La veta principal de estas cartas procede del fuero interno de cada uno de los amigos, allí donde los sinsabores y regocijos de la batalla literaria se refuerzan con la sismografía afectiva de su vida familiar, con los estímulos del consumo cultural (el cine, la televisión, la radio, siempre los libros) y los sobresaltos y excitaciones de la actualidad, sea el asesinato de John Fitzgerald Kennedy o el referéndum de 1976 para la reforma política. Las misivas, yendo y viniendo, narran dos intimidades expuestas la una a la otra, y su filigrana visible no es otra que la línea ondulante del transcurso de los años, el inexorable marchitarse de las ilusiones y de los cuerpos, la decantación de los afanes y la llegada de la vejez con sus achaques y pérdidas, con sus nostalgias y su recuento de bajas.
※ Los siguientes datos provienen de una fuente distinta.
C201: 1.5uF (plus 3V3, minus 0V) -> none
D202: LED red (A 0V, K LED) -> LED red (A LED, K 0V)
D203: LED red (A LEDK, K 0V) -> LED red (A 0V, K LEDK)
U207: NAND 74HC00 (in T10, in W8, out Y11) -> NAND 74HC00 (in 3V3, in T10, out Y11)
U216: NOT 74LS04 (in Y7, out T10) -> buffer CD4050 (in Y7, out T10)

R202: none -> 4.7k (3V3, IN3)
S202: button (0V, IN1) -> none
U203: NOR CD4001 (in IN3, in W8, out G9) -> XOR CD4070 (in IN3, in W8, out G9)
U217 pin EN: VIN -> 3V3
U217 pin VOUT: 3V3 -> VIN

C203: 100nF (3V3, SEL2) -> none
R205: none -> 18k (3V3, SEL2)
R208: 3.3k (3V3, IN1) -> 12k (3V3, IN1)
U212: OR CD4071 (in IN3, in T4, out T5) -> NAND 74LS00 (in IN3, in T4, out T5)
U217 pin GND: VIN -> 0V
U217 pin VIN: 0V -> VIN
A través de esas intimidades se delinean con toda claridad dos carreras literarias bien distintas, la de un dramaturgo consagrado en 1949 por el éxito descomunal de Historia de una escalera, a pesar de que todo estaba en su contra (su biografía de vencido, sus casi siete años de cárcel, el entorno hostil), y la de un narrador que hubo de exiliarse y al que el imperativo de la subsistencia privó de las mínimas condiciones adecuadas para cultivar su vocación. Pero afirmar que Buero Vallejo triunfó y que Soto fracasó sería una doble inexactitud, al menos si entendemos el triunfo y el fracaso en términos absolutos. Es obvio que Buero Vallejo recibió un sinfín de galardones y distinciones, entre ellos el Premio Nacional de las Letras y el Cervantes, pero también lo es que Soto ganó el prestigioso Premio Nadal con La zancada, una novela que fue un éxito rotundo, tras el que vinieron otros como el Hucha de Oro y el Gabriel Miró, los dos de cuentos, o, ya en 2002, el Premio Lluís Guarner o el de las Artes y las Ciencias de la Comunidad Valenciana. De igual modo, es ciertamente abrumadora la mala suerte que se ensaña con Vicente Soto, entorpeciéndole la publicación una y otra vez —incluso después de que La zancada fuera un best-seller en 1967— de las obras que laboriosamente ha arrancado a sus insomnios; sin embargo, también Buero Vallejo tuvo que sufrir impedimentos, zancadillas y tergiversaciones, si bien de signo distinto: a la censura, que le prohibió alguna obra, impuso cortes en la mayoría y dio largas a la aprobación de bastantes títulos, y al ostracismo oficial en los años sesenta —en represalia por su actitud ética frente a los desmanes de la policía franquista—, que llegó a tenerlo en el dique seco cuatro años, se añadieron quienes le acusaron de conformista con la dictadura o de pesimista sin esperanza, y quienes le recriminaban tibieza o falta de beligerancia, y con los años se unieron quienes, desde el otro extremo político, le amenazaban por rojo, desempolvando su antigua militancia comunista, o lo desdeñaban como autor anacrónicamente clásico y realista o, en fin, porque pertenecía a la vieja guardia intelectual y había llegado la hora de la renovación. Ninguno de los dos amigos recorrió un camino de rosas, aunque hoy Antonio Buero Vallejo figure inamoviblemente en la historia del mejor teatro español contemporáneo y Vicente Soto continúe en el purgatorio de quienes aguardan su restitución al lugar que les corresponde.